Introduction of a new incentive and target-based contract for family physicians in the UK: good for older patients with diabetes but less good for women?
Article first published online: 29 AUG 2008
© 2008 The Authors. Journal compilation © 2008 Diabetes UK
Volume 25, Issue 9, pages 1083–1089, September 2008
How to Cite
McGovern, M. P., Williams, D. J., Hannaford, P. C., Taylor, M. W., Lefevre, K. E., Boroujerdi, M. A. and Simpson, C. R. (2008), Introduction of a new incentive and target-based contract for family physicians in the UK: good for older patients with diabetes but less good for women?. Diabetic Medicine, 25: 1083–1089. doi: 10.1111/j.1464-5491.2008.02544.x
- Issue published online: 29 AUG 2008
- Article first published online: 29 AUG 2008
- Accepted 4 July 2008
- chronic disease management;
- health informatics;
- patient care
Aims To determine whether the recording of diabetes-related health indicators has increased and differences diminished between age, gender and deprivation groups, following the introduction of the new General Medical Services contract (nGMS), an incentive- and target-based contract for UK family physicians.
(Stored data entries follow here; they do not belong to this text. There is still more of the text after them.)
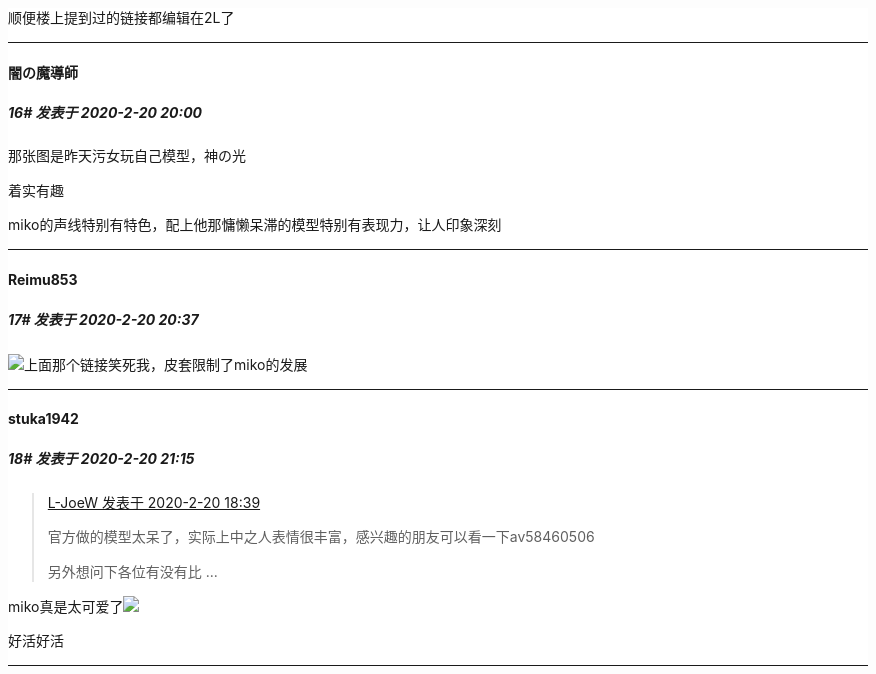 
顺便楼上提到过的链接都编辑在2L了







*****

####  闇の魔導師  
##### 16#       发表于 2020-2-20 20:00




那张图是昨天污女玩自己模型，神の光

着实有趣

miko的声线特别有特色，配上他那慵懒呆滞的模型特别有表现力，让人印象深刻







*****

####  Reimu853  
##### 17#       发表于 2020-2-20 20:37



<img src="https://static.saraba1st.com/image/smiley/face2017/068.png" referrerpolicy="no-referrer">上面那个链接笑死我，皮套限制了miko的发展







*****

####  stuka1942  
##### 18#       发表于 2020-2-20 21:15



<blockquote><a href="httphttps://bbs.saraba1st.com/2b/forum.php?mod=redirect&amp;goto=findpost&amp;pid=46473570&amp;ptid=1914697" target="_blank">L-JoeW 发表于 2020-2-20 18:39</a>

官方做的模型太呆了，实际上中之人表情很丰富，感兴趣的朋友可以看一下av58460506

另外想问下各位有没有比 ...</blockquote>
miko真是太可爱了<img src="https://static.saraba1st.com/image/smiley/face2017/066.png" referrerpolicy="no-referrer">

好活好活







*****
Methods A serial cross-sectional study set in 310 primary care practices in Scotland serving a population of 1.5 million registered patients, focussing on diabetic patients. Data were taken immediately before the introduction of the nGMS and after it had been in place for 1 year.
Results One year after the introduction of the nGMS contract, there was a 54.2% relative increase in the number of patients electronically recorded as having diabetes. In addition, measurement of the quality indicators glycated haemoglobin (HbA1c), blood pressure, serum creatinine and cholesterol significantly increased (P < 0.05). Women were less likely than men to have HbA1c[odds ratio (OR) 0.85, 95% confidence intervals (CI) 0.80–0.91], serum creatinine (OR 0.90, 95% CI 0.84–0.96) and cholesterol recorded (OR 0.83, 95% CI 0.77–0.90) or achieve HbA1c (≤ 10.0%; OR 0.87, 95% CI 0.82–0.91) and cholesterol targets (≤ 5.0 mmol/l; OR 0.83, 95%CI 0.77–0.90).
Conclusion The introduction of the nGMS contract was associated with a rise in the recording of patients with diabetes and the recording of diabetes-related quality indicators. However, women have not benefited equally from the nGMS contract. Strategies are needed to further improve the ascertainment of quality measures and care for women with diabetes, to lessen the potential burden of morbidity amongst female patients in the community.